BEGIN

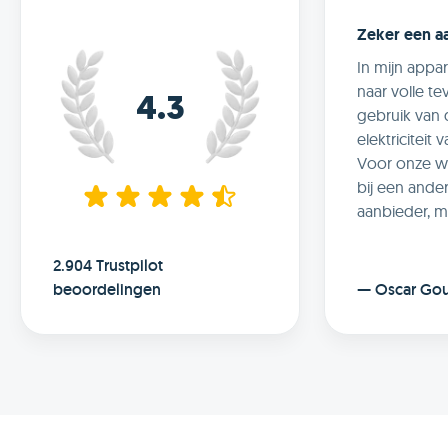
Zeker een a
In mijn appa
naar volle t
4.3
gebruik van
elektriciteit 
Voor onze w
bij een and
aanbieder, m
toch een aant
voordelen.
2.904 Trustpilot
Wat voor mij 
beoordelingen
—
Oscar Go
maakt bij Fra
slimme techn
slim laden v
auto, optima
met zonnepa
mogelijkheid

END
BEGIN

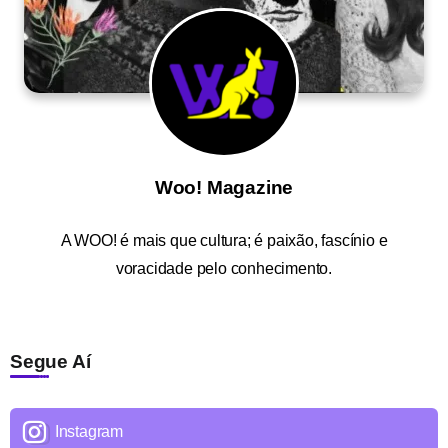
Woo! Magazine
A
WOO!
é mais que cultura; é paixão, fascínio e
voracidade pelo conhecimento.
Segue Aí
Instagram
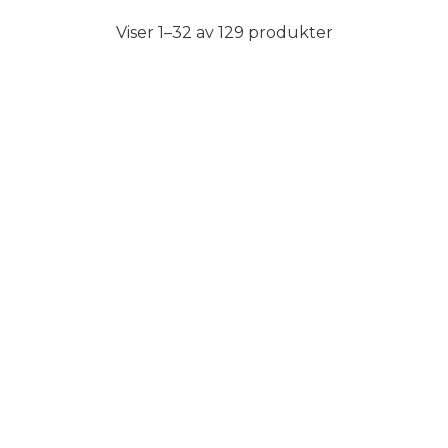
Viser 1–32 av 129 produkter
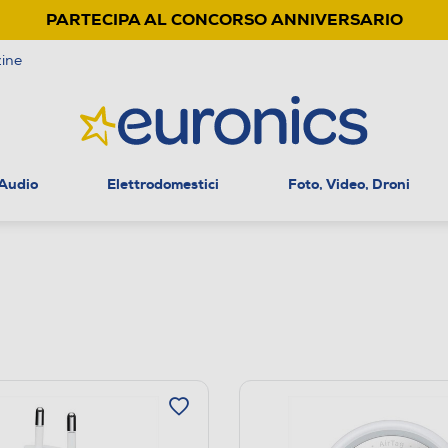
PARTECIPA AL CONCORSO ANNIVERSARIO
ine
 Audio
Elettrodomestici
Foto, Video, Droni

END
BEGIN

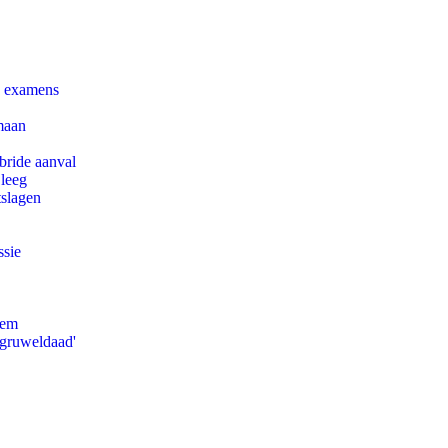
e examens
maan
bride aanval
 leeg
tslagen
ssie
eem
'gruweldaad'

END

| TASK INSTRUCTIONS |
Within the listing above, find the line containing "é mais que cultura; é paixão, fascínio e" and the line containing "Foto, Video, Droni". Transcribe them and everything between them exactly, leaving out the pictures.

| EXERCISE ANSWER |
é mais que cultura; é paixão, fascínio e
voracidade pelo conhecimento.
Segue Aí
Instagram
Viser 1–32 av 129 produkter
PARTECIPA AL CONCORSO ANNIVERSARIO
ine
 Audio
Elettrodomestici
Foto, Video, Droni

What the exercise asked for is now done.